「ツバキ文具店」を読んで

どんな小説なのかもわからず装幀を見て、ゆっくりした時間が
流れるような小説なのかもと思い、読んでみた。

文具店を営みつつ代書屋としてさまざまな人が要望する手紙を
代書する雨宮鳩子ことポッポちゃん。
ポッポちゃんは代書を頼みに来た人や知り合った人にあだ名を付けるのだが
その人となりがわかりそうなあだ名なのでこんな人じゃないかと
想像しやすい。

代書屋の仕事を見ていると紙選び、書く道具、封筒、切手、文字、
慎重に文面を選び、その相手のことを思いながら一生懸命に
手紙を書いている。

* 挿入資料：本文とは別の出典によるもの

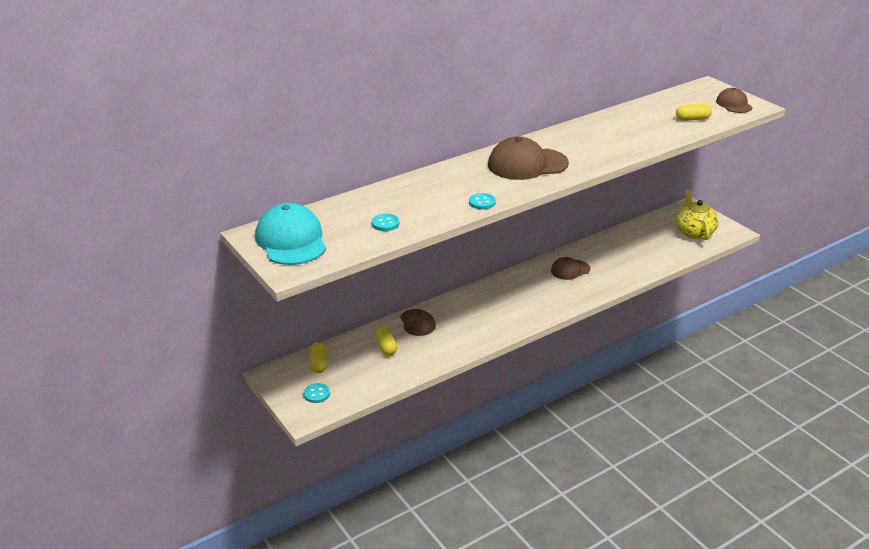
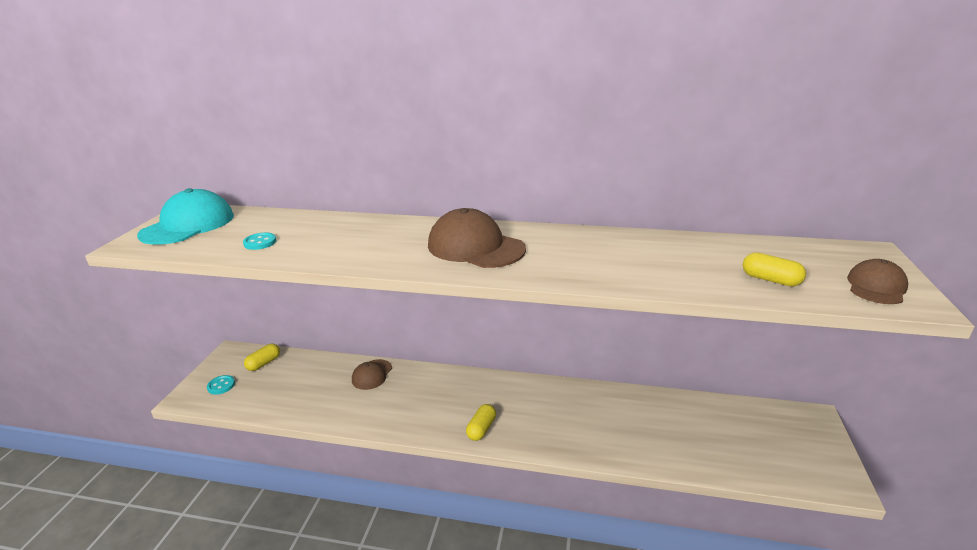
camera: 45 degrees right, 5 degrees down
yellow capsule [374,326,397,356] -> yellow capsule moved to [466,404,496,441]
turquoise button [469,193,496,209] -> none
brown cap [551,257,590,280] -> none
yellow teapot [676,190,718,240] -> none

私自身そんな手紙を書いたことがない。
でもこの小説を読んでいると自分が疑似体験のように小説の中の登場人物に
手紙を書いているような気分になる。
作中にポッポちゃんが書いた手紙が出てくるのだが、同じ人が書いても
相手によってこんなに用紙や字の書体が違う書き方が出来るのかと
感動してしまった。こんな風に手紙やはがきを書けたら文字を書くのも
好きになるんだろうな。

作中に出てくるポッポちゃんの友人でバーバラ夫人やパンティーや男爵の関係が
理想的だ。つかず離れずだがたまにご飯を食べたり
遊びに行ったりしてうらやましい。

「春」は私が好きな話だ。
自分の子供が幼少期に私と手紙交換をしたことと、QPちゃんの手紙が
重なった。子供なりに一生懸命に書いた手紙を今でも大事にとって
あったのを思い出した。

この本には他にも魅力がある。鎌倉の町が詳しく書いてある。
鎌倉には行ったことはないが、食べるお店や神社が紹介されていて
鎌倉に行きたい、つるやの二世帯住宅のうな重が食べたい、
七福神めぐりしたい。 
本を読んで旅行気分もよいがやっぱり本を片手に実際に鎌倉に行ってみたくなる。
コロナが終息したら行きたい。

この本を読んで、人生をもっとゆっくりと丁寧に過ごしても
いいのではないかと思った。なんにでも早く終わらせなきゃ、合理的にしなきゃと
思っていたけれど、遠回りしてもそれだけの意味はあるのではないか。
手紙はずっと書いたことがないし、年賀状すらラインで終わらせて
それを書くことをしなくなった。
いまさら出す相手も少なくなったが、年賀状ぐらいは相手のことを思って文字や書く道具に
こだわって書いて郵便で送ってもらうことをしてもいいかもという気持ちになった。